__Exercise instructions__
Repeat the lines of the data exactly and exclude any picture among them.

__Data shown__
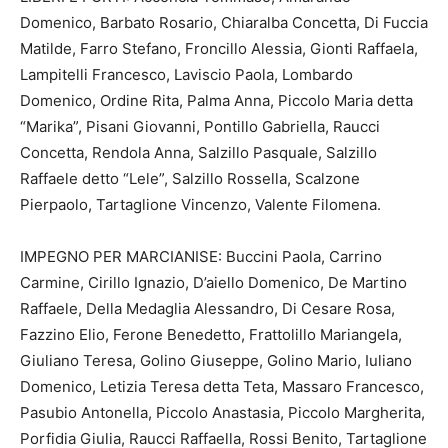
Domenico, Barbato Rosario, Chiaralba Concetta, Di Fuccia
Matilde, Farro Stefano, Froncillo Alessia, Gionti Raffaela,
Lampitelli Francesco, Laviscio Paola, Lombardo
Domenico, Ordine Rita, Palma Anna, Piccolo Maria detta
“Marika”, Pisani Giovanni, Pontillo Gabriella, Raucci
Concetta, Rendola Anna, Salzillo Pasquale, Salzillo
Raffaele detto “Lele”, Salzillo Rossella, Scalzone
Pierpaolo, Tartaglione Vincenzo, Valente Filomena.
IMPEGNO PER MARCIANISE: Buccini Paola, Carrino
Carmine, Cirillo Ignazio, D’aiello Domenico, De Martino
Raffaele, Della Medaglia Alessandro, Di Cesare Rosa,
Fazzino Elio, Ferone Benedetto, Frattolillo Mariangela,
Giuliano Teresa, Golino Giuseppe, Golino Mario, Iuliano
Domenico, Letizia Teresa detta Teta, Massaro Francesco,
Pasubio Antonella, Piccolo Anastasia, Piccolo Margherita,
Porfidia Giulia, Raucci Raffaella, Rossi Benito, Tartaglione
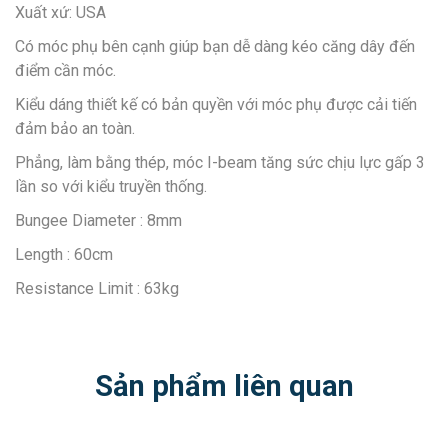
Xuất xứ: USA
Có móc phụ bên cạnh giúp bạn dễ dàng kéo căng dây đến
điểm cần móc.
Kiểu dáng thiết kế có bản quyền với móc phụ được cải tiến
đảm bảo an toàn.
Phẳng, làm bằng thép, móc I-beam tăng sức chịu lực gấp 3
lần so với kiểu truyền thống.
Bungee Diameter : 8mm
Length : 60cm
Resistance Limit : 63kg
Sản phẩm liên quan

__Output__
Domenico, Barbato Rosario, Chiaralba Concetta, Di Fuccia
Matilde, Farro Stefano, Froncillo Alessia, Gionti Raffaela,
Lampitelli Francesco, Laviscio Paola, Lombardo
Domenico, Ordine Rita, Palma Anna, Piccolo Maria detta
“Marika”, Pisani Giovanni, Pontillo Gabriella, Raucci
Concetta, Rendola Anna, Salzillo Pasquale, Salzillo
Raffaele detto “Lele”, Salzillo Rossella, Scalzone
Pierpaolo, Tartaglione Vincenzo, Valente Filomena.
IMPEGNO PER MARCIANISE: Buccini Paola, Carrino
Carmine, Cirillo Ignazio, D’aiello Domenico, De Martino
Raffaele, Della Medaglia Alessandro, Di Cesare Rosa,
Fazzino Elio, Ferone Benedetto, Frattolillo Mariangela,
Giuliano Teresa, Golino Giuseppe, Golino Mario, Iuliano
Domenico, Letizia Teresa detta Teta, Massaro Francesco,
Pasubio Antonella, Piccolo Anastasia, Piccolo Margherita,
Porfidia Giulia, Raucci Raffaella, Rossi Benito, Tartaglione
Xuất xứ: USA
Có móc phụ bên cạnh giúp bạn dễ dàng kéo căng dây đến
điểm cần móc.
Kiểu dáng thiết kế có bản quyền với móc phụ được cải tiến
đảm bảo an toàn.
Phẳng, làm bằng thép, móc I-beam tăng sức chịu lực gấp 3
lần so với kiểu truyền thống.
Bungee Diameter : 8mm
Length : 60cm
Resistance Limit : 63kg
Sản phẩm liên quan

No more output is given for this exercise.